*** RECORDS SUPPLIED ***
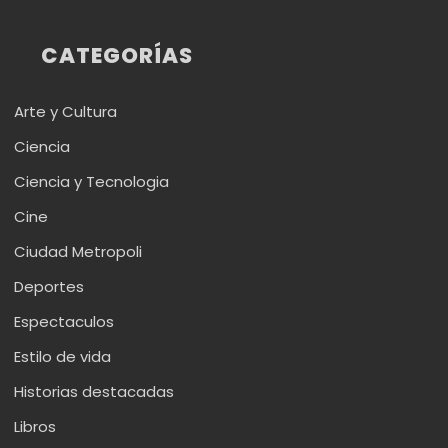
CATEGORÍAS
Arte y Cultura
Ciencia
Ciencia y Tecnologia
Cine
Ciudad Metropoli
Deportes
Espectaculos
Estilo de vida
Historias destacadas
Libros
*** End of RECORDS SUPPLIED ***
• PROBLEM DETAILS: Exclude the pictures and repeat the entries word for word.

• WORKED SOLUTION:
CATEGORÍAS
Arte y Cultura
Ciencia
Ciencia y Tecnologia
Cine
Ciudad Metropoli
Deportes
Espectaculos
Estilo de vida
Historias destacadas
Libros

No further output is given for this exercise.